- [Supplied records]:
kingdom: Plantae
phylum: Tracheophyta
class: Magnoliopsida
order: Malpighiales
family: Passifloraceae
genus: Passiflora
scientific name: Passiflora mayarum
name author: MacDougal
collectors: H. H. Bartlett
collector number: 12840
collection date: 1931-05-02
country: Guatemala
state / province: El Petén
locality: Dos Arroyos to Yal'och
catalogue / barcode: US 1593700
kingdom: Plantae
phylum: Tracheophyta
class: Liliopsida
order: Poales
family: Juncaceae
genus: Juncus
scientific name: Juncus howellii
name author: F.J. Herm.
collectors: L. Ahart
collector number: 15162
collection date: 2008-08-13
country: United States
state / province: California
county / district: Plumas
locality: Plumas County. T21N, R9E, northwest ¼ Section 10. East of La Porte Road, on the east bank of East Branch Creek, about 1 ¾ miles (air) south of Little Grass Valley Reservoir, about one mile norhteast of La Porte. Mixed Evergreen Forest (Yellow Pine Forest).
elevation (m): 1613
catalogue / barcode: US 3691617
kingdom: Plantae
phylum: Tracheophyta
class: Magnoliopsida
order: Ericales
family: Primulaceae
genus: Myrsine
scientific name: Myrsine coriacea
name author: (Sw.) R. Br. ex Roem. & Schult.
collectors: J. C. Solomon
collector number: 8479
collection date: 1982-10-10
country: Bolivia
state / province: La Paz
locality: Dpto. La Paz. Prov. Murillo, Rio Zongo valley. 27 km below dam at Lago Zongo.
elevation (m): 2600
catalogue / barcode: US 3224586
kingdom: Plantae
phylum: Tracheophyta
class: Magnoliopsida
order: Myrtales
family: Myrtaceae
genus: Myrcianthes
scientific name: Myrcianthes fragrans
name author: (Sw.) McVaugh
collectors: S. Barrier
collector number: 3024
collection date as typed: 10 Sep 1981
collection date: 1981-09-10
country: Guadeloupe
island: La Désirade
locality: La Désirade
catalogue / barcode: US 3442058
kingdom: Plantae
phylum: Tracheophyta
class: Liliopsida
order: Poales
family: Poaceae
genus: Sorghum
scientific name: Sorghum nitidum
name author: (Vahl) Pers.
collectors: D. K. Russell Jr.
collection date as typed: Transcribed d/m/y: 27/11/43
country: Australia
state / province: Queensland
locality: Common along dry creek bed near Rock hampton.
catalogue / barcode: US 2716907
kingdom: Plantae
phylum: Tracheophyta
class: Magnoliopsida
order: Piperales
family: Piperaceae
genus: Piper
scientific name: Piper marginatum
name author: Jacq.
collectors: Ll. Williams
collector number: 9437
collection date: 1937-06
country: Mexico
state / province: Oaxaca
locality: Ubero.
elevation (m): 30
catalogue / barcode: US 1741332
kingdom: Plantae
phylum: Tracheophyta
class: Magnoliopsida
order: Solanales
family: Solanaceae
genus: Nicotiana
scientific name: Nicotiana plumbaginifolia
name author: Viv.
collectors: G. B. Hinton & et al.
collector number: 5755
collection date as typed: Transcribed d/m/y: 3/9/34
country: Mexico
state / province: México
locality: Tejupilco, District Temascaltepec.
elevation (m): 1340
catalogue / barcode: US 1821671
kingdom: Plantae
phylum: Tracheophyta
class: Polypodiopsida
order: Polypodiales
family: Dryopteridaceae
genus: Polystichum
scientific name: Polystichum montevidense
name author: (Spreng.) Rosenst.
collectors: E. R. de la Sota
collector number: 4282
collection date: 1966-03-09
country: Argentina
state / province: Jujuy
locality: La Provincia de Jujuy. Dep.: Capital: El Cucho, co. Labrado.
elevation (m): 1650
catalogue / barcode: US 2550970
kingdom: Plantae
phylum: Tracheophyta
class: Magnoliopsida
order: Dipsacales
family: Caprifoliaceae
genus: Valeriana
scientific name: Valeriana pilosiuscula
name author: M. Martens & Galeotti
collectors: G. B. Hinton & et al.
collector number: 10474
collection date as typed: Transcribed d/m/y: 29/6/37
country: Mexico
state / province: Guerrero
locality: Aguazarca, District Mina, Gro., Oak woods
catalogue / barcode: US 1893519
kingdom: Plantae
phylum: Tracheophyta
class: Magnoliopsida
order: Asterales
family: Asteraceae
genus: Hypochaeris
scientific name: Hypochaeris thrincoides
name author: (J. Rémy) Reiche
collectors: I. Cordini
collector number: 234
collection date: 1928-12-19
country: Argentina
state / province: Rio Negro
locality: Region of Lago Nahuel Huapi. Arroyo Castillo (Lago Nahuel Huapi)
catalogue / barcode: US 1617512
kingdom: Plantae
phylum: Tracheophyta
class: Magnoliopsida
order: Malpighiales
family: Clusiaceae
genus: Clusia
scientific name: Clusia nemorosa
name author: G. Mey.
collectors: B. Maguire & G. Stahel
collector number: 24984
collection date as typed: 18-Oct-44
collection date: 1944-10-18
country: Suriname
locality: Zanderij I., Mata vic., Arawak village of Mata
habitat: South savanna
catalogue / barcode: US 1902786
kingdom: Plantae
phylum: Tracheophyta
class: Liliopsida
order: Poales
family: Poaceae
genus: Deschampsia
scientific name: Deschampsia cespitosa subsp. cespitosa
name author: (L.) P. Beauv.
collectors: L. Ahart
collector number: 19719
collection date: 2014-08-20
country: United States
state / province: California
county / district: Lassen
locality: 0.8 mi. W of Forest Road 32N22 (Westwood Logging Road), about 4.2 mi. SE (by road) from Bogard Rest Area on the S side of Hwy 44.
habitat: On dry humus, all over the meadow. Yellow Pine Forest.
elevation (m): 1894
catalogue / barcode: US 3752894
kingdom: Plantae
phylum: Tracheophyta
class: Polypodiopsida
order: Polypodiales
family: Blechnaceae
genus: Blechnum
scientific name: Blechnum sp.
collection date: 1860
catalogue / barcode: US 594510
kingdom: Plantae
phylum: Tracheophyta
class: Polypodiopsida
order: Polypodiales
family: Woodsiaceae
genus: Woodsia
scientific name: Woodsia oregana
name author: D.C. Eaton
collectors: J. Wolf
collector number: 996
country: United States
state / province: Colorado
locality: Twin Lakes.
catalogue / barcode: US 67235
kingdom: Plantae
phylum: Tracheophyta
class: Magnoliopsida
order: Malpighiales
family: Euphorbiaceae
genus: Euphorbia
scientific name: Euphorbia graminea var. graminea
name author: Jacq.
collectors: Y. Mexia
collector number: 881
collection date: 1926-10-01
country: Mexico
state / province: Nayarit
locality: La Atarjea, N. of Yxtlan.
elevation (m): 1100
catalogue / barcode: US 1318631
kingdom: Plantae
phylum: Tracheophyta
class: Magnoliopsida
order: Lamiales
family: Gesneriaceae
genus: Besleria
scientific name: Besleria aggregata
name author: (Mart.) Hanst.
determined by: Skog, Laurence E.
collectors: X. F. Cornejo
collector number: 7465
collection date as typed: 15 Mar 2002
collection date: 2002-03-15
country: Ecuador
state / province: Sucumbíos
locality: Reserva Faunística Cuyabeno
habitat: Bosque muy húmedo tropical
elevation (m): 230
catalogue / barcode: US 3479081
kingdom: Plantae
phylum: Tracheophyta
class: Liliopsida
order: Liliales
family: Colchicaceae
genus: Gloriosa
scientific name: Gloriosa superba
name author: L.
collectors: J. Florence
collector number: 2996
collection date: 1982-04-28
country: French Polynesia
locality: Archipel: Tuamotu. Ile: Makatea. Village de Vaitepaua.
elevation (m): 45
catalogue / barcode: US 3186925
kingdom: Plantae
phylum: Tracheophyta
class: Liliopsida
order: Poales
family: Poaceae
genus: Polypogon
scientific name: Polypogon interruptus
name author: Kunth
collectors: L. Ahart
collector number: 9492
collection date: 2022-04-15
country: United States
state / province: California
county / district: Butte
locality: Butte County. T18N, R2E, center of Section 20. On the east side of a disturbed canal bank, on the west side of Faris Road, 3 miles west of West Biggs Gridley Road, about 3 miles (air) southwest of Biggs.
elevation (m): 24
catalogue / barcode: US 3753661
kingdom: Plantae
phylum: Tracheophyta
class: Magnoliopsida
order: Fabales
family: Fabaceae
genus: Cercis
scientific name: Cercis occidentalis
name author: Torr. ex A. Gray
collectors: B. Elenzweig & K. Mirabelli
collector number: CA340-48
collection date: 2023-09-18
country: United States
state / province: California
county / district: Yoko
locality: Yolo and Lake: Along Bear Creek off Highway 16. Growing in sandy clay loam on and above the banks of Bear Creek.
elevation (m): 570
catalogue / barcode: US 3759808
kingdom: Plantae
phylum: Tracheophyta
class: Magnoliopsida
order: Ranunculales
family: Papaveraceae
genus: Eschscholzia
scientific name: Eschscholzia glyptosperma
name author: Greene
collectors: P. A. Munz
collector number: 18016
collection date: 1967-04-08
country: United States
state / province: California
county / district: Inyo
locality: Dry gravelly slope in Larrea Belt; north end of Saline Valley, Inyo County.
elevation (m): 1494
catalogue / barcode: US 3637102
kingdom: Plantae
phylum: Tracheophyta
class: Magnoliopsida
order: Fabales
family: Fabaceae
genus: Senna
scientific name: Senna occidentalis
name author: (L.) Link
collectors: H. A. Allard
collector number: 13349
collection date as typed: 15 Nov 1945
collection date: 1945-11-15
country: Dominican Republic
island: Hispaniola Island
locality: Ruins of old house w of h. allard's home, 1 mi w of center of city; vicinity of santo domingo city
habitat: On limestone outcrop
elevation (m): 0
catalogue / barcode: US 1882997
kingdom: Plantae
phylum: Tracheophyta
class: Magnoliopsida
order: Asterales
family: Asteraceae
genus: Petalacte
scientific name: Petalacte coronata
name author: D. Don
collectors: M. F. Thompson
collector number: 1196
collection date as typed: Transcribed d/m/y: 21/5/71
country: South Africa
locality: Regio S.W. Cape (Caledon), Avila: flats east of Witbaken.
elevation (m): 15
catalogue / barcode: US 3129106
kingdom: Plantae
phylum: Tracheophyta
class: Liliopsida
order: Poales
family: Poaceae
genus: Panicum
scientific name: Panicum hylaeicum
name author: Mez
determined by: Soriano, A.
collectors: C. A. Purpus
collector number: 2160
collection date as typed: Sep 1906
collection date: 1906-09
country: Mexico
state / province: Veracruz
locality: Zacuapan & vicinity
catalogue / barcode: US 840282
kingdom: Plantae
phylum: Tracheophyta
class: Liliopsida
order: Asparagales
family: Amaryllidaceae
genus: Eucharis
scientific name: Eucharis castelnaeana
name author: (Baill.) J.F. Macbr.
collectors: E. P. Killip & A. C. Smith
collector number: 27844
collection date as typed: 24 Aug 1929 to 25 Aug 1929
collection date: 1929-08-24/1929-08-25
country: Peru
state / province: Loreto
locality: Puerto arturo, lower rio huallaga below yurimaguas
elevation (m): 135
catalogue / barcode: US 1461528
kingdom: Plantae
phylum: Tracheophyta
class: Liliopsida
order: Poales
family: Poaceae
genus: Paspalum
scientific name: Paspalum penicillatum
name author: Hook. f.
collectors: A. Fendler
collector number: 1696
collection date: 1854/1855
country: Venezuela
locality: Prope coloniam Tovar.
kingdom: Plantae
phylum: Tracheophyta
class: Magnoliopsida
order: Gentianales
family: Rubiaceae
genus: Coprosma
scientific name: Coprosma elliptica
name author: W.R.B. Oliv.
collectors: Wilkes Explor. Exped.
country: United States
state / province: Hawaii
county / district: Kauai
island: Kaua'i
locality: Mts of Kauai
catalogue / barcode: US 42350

- [Set task]: Copy the rows from the line containing "family: Primulaceae" through the line containing "locality: Dpto. La", changing "collection date" to "date collected" and leaving everything else unchanged.

- [Solution for this task]:
family: Primulaceae
genus: Myrsine
scientific name: Myrsine coriacea
name author: (Sw.) R. Br. ex Roem. & Schult.
collectors: J. C. Solomon
collector number: 8479
date collected: 1982-10-10
country: Bolivia
state / province: La Paz
locality: Dpto. La Paz. Prov. Murillo, Rio Zongo valley. 27 km below dam at Lago Zongo.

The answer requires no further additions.